Keep Yourself Open To Change
- Rick Dancer

- 2 days ago
- 2 min read
Keep Yourself Open To Change

It’s easy to get sidetracked when we compare our journey with the calling of other people.
It’s one of the many ways the enemy of our soul gets us offtrack.
Getting stuck in a groove takes the zest from our lives.
Routine has its purpose, but living on the edge, especially when you can’t see the boundaries, makes us come alive.
Settling makes me weary.
When I look back at history, I see God’s people moved in community but rarely settled.
Maybe wandering doesn’t mean we’re lost; it means we’re engaged with the world around us.
To settle might be the step right before we slip into apathy.

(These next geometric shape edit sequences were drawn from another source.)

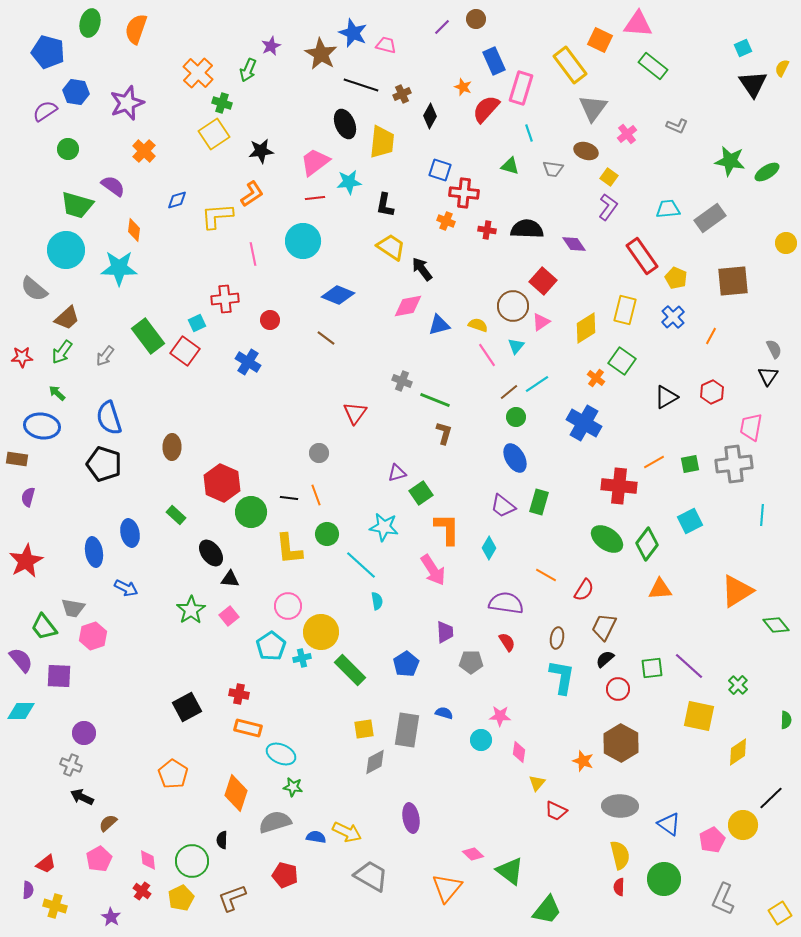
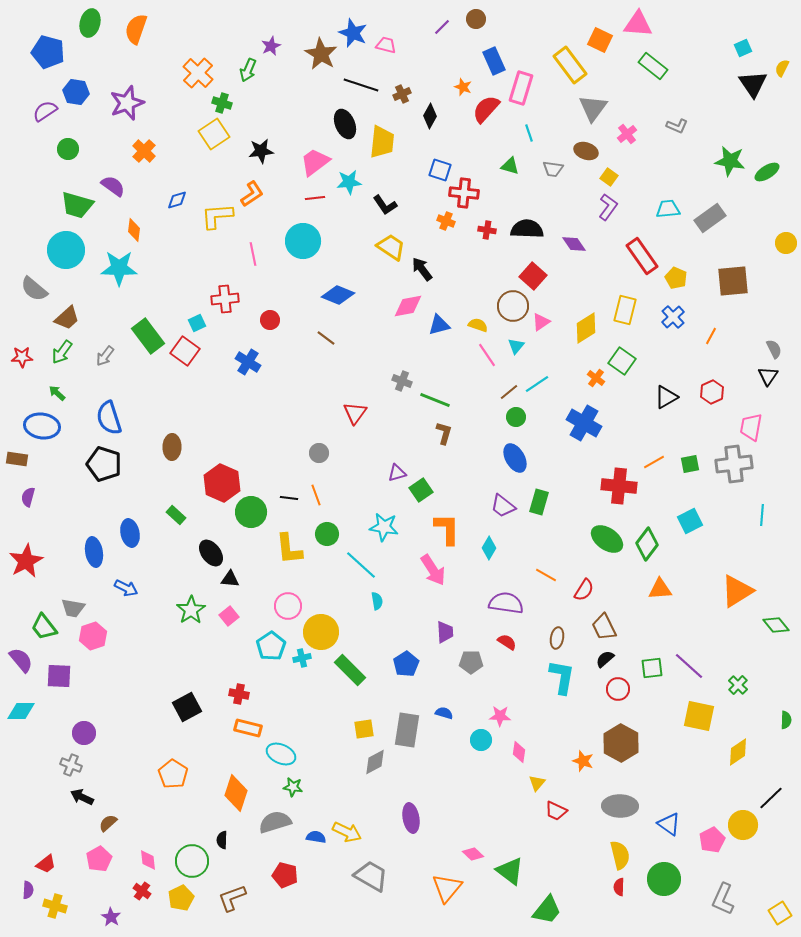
black L-shape at (385, 205): rotated 45 degrees counterclockwise
red square at (543, 281): moved 10 px left, 5 px up
green square at (421, 493): moved 3 px up
brown trapezoid at (604, 627): rotated 52 degrees counterclockwise
red semicircle at (507, 642): rotated 24 degrees counterclockwise
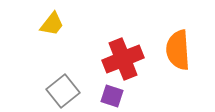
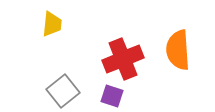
yellow trapezoid: rotated 32 degrees counterclockwise
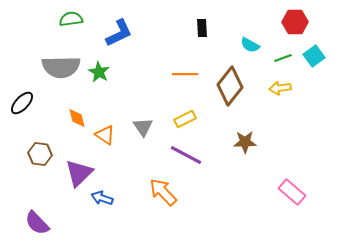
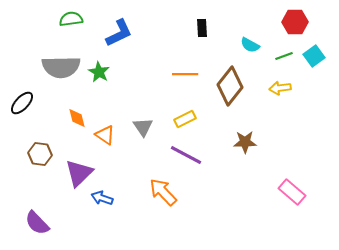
green line: moved 1 px right, 2 px up
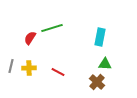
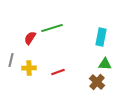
cyan rectangle: moved 1 px right
gray line: moved 6 px up
red line: rotated 48 degrees counterclockwise
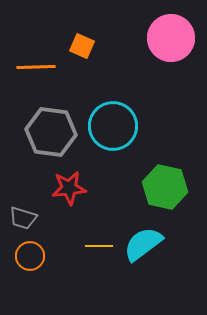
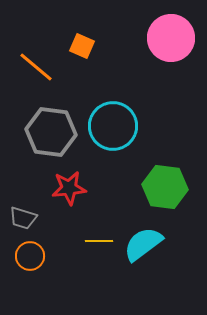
orange line: rotated 42 degrees clockwise
green hexagon: rotated 6 degrees counterclockwise
yellow line: moved 5 px up
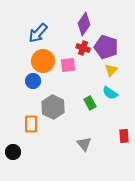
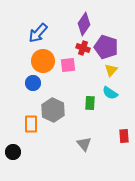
blue circle: moved 2 px down
green rectangle: rotated 32 degrees clockwise
gray hexagon: moved 3 px down
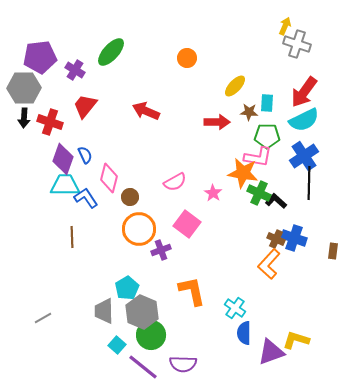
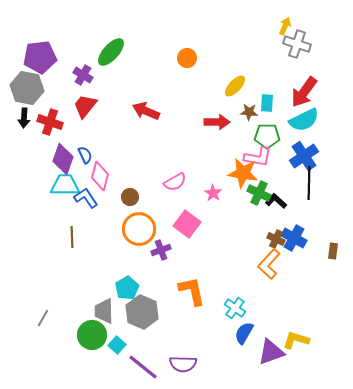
purple cross at (75, 70): moved 8 px right, 5 px down
gray hexagon at (24, 88): moved 3 px right; rotated 12 degrees clockwise
pink diamond at (109, 178): moved 9 px left, 2 px up
blue cross at (294, 238): rotated 10 degrees clockwise
gray line at (43, 318): rotated 30 degrees counterclockwise
blue semicircle at (244, 333): rotated 30 degrees clockwise
green circle at (151, 335): moved 59 px left
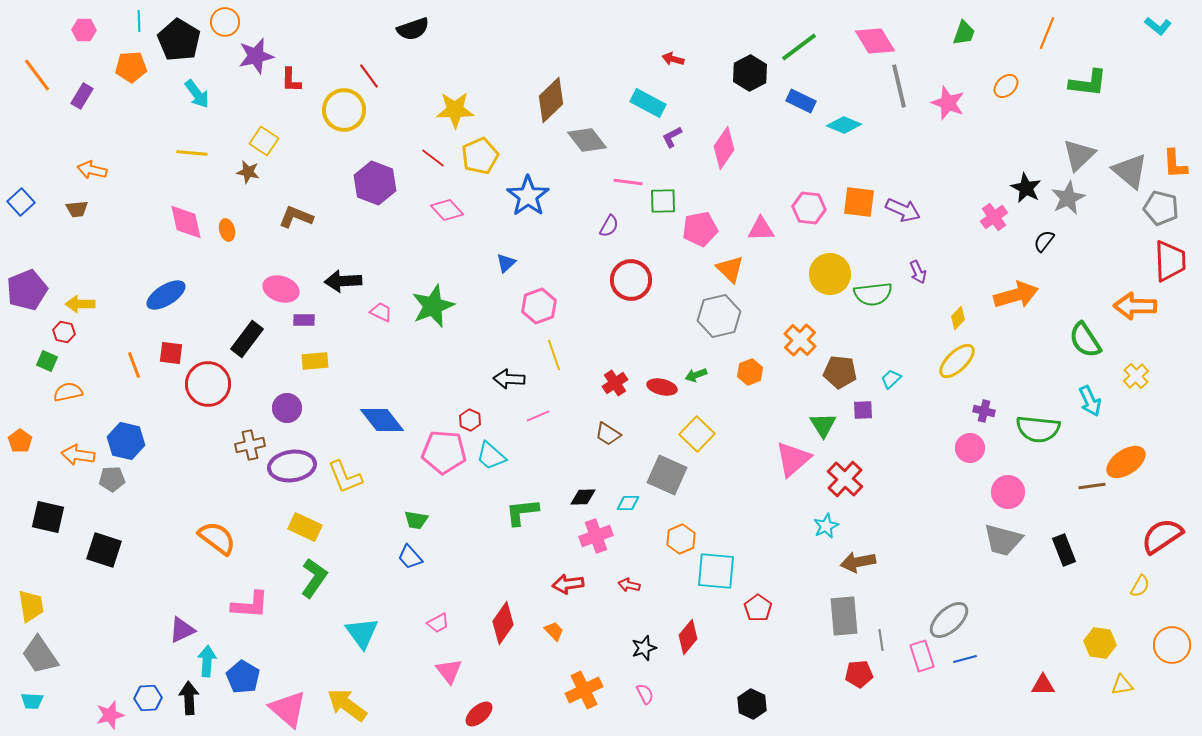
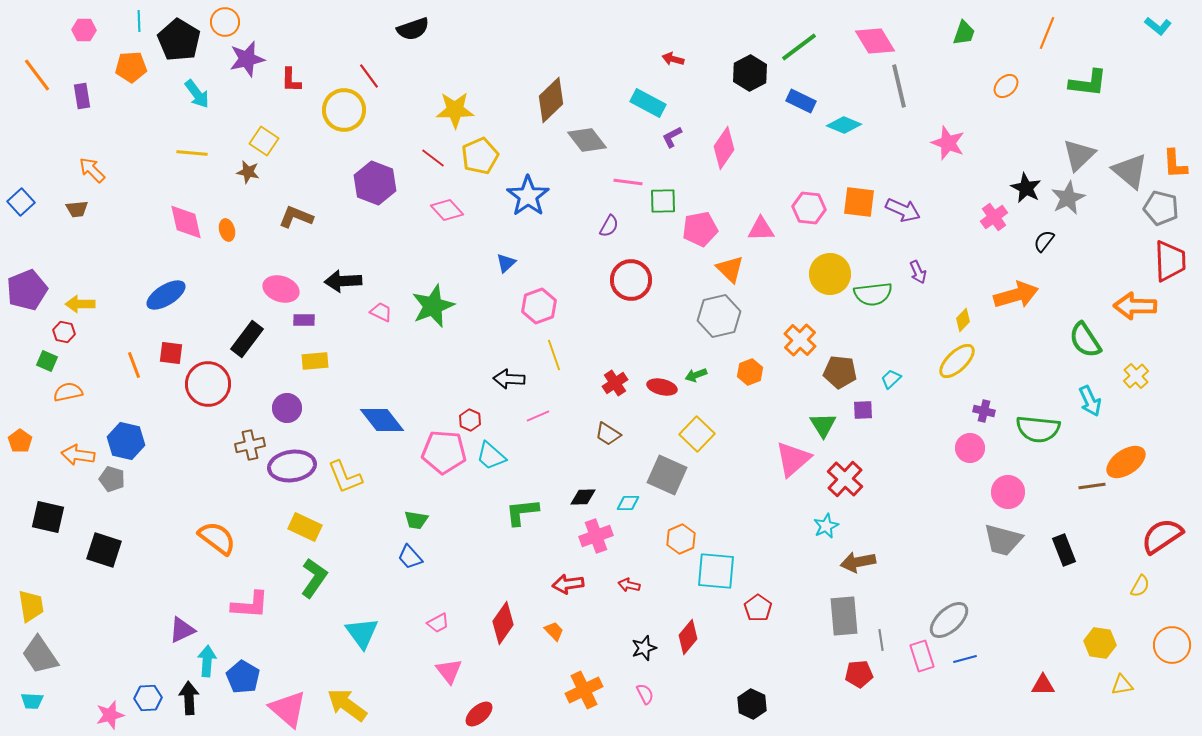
purple star at (256, 56): moved 9 px left, 3 px down
purple rectangle at (82, 96): rotated 40 degrees counterclockwise
pink star at (948, 103): moved 40 px down
orange arrow at (92, 170): rotated 32 degrees clockwise
yellow diamond at (958, 318): moved 5 px right, 2 px down
gray pentagon at (112, 479): rotated 20 degrees clockwise
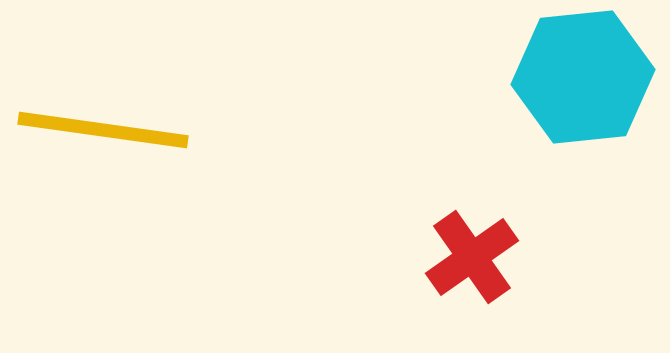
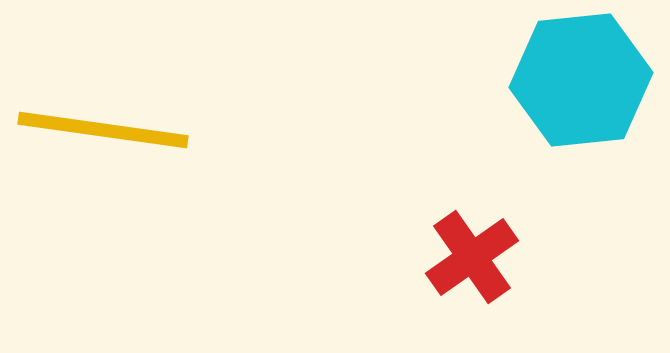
cyan hexagon: moved 2 px left, 3 px down
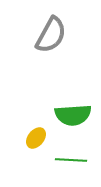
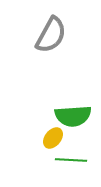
green semicircle: moved 1 px down
yellow ellipse: moved 17 px right
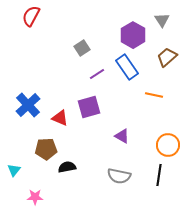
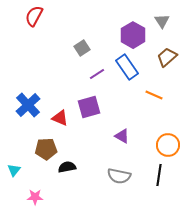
red semicircle: moved 3 px right
gray triangle: moved 1 px down
orange line: rotated 12 degrees clockwise
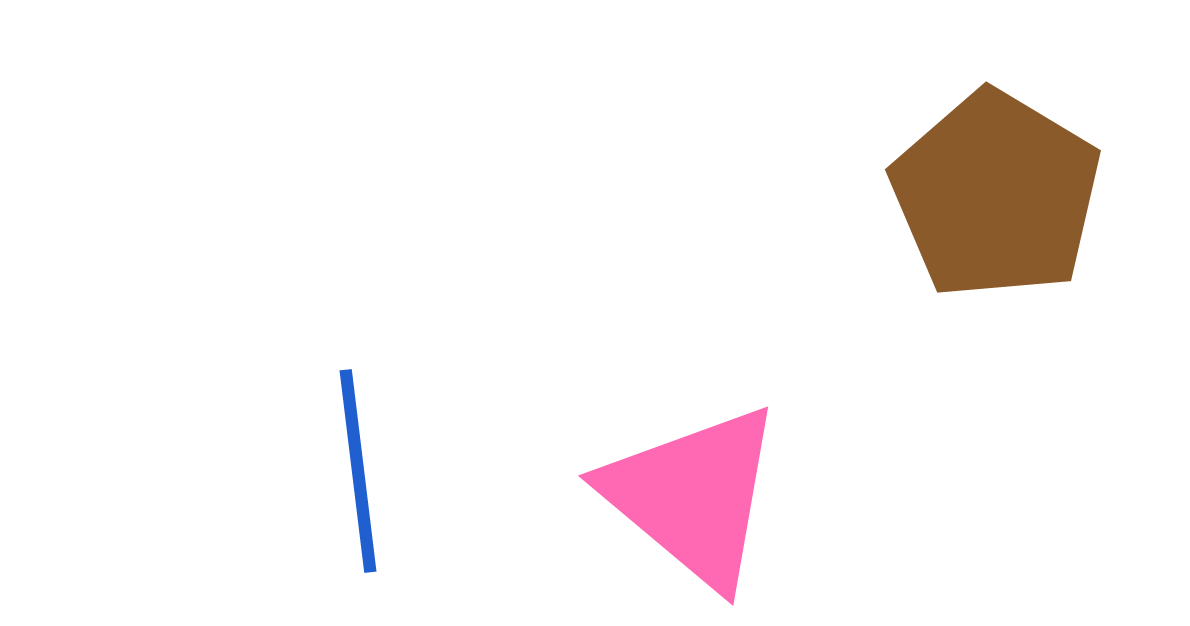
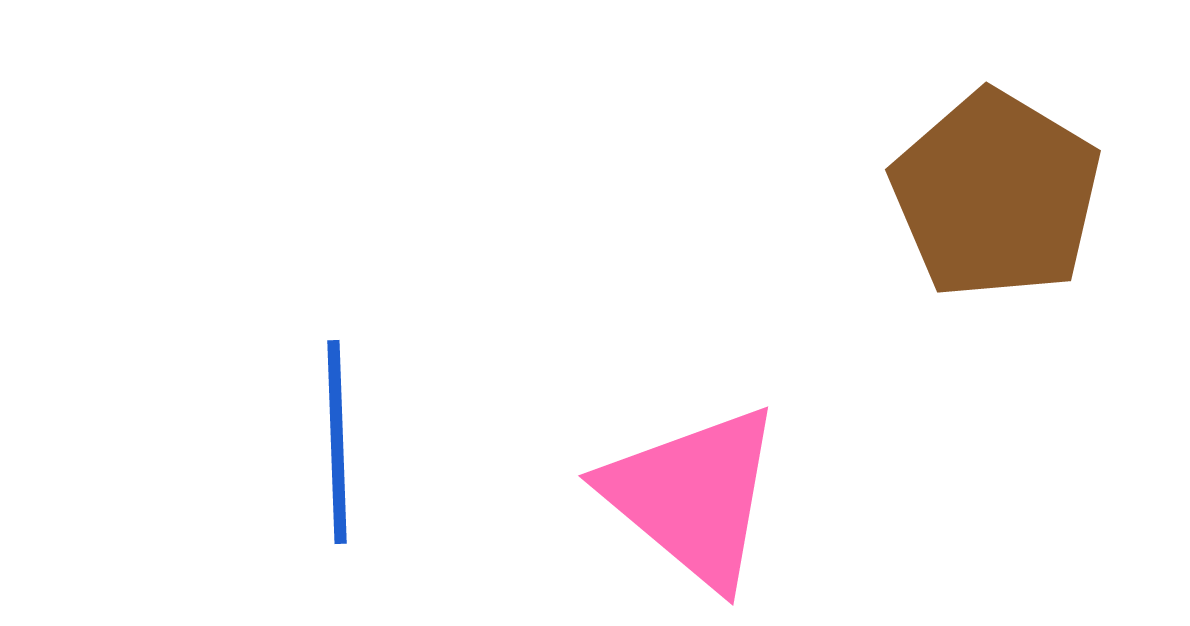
blue line: moved 21 px left, 29 px up; rotated 5 degrees clockwise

Study after study shows to use the mind, challenging it, even running rocky paths and steep slopes, wards off dementia and keeps the mind sharp.
In my younger years, I thought my sixties would be all about comfort and settling.
Boy, was I wrong.
Retirement is defined as “the action or fact of leaving one's job and ceasing to work.
I left my job in 2008.
I didn’t get the message that I was to cease work.
The next year, we created a business.
As I read stories in the Old and New Testaments of the Bible, I don’t see a lot of the characters “ceasing to work.”
We work less, but I can’t imagine actually stopping.
I compare life to a sponge.
If you leave it on the counter, it dries out and gets hard.
But put that sponge in water, and it will absorb everything around it.
I don’t want to be someone who can’t find satisfaction and works to work.
But I don’t see a rockingchair in my future either.
How do you open yourself up to new challenges?
A few months ago, I felt like I needed to prune some things from my life.
It’s easier to let things go.
But I knew I was stuck, and without taking action, I would continue to run in circles.
I had a friend whose tomato plant looked amazing, but there was too much foliage and not enough fruit.
She watched as I severely pruned back the plant to make it more fruitful.
The look on her face was one of horror as I cut the plant back to a quarter of its size.
A few weeks later, red tomatoes appeared all over the plant.
My life is like that plant.
If I don’t prune, what is simply overgrowth, the result is less fruit.
It looks healthy enough, but all the energy is going to stems and not into creating actual fruit.
God asks us to leave things.
Sometimes it’s our job, sometimes our homes, sometimes it’s habits that get in the way of growth.
Keep your eyes focused on your calling, not the job of the guy next to you.
To compare your life with someone else’s is a warning sign that destruction is near.
One more warning, when you start to prune, well-meaning people will tell you to stop.
Don’t stop.
Keep yourself open to change.
Listen for the right time to move.
Look to the horizon for the next thing.